Other things: Many voters were confused by New York's unusual fusion voting system, where both Biden and Trump appeared on two different ballot lines. If you vote for the same candidate twice, your vote DOES count, for the party that appears leftmost (D for Biden, R for Trump)
But if a voter does that, the ballot scanner nonetheless flags it as an overvote. And because you shouldn't ask the voter exactly how they overvoted or discuss their intent, we just had to send them to spoil their ballots and get new ones to mark only once.
Feels like New York -- which has a new, extremely convoluted, possibly about-to-be-amended, and maybe circumventable commission-based redistricting process -- isn't getting enough attention in the discussions of how redistricting will affect 2022.

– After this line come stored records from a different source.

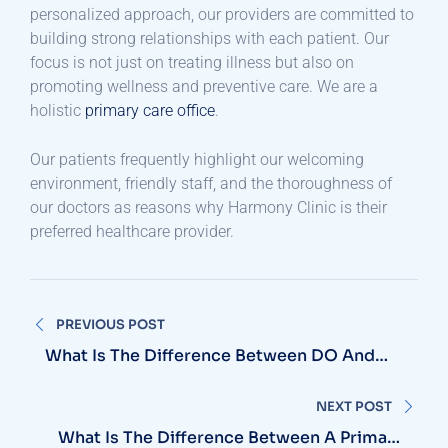
personalized approach, our providers are committed to
building strong relationships with each patient. Our
focus is not just on treating illness but also on
promoting wellness and preventive care. We are a
holistic
primary care office
.
Our patients frequently highlight our welcoming
environment, friendly staff, and the thoroughness of
our doctors as reasons why Harmony Clinic is their
preferred healthcare provider.
Post
PREVIOUS POST
navigation
What Is The Difference Between DO And
MD For Primary Care?
NEXT POST
What Is The Difference Between A Primary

For decades, New York's districts have been drawn as bipartisan, incumbent-protection plans. If Democrats can wrest full control of the process, they could draw a significantly more favorable map for themselves.
The wrangling over this in Albany is going to be extremely complex and I can't really figure out what result is likely, but it's something I'd read a long reported piece about ;)
While 2022 is likely to be tough for Dems, I think there's one area of upside that's being underrated -- this year, Dems are winning the national popular vote by a slim margin and thus barely winning the House. People talk like Dems have maxed out their vote share.
What Dems need to do in 2022 is what they did in 2018: Win the House NPV decisively. Obviously that's hard in a midterm year where you have the WH, but probably easier when you're not running on a big unpopular entitlement change, as ruling parties did in '94/'06/'10/'18.
The last first-term midterm where a president sought re-election while presiding over a divided congress was 2002, and that president's party gained seats. Obviously special circumstances, but the circumstances in 2022 may be pretty special too, with COVID waning & fast growth.
I think this is right. A lot of tax provisions in TCJA and CARES that Republicans care about are set to expire soon. This is likely to be a key driver of agreements on economic legislation in a divided government.
The key stuff that will come up in the short term is on business taxation: businesses will start to get less favorable tax treatment for capital investments, and GOP will want to improve that. This is business tax relief about which Dems are relatively comfortable, too.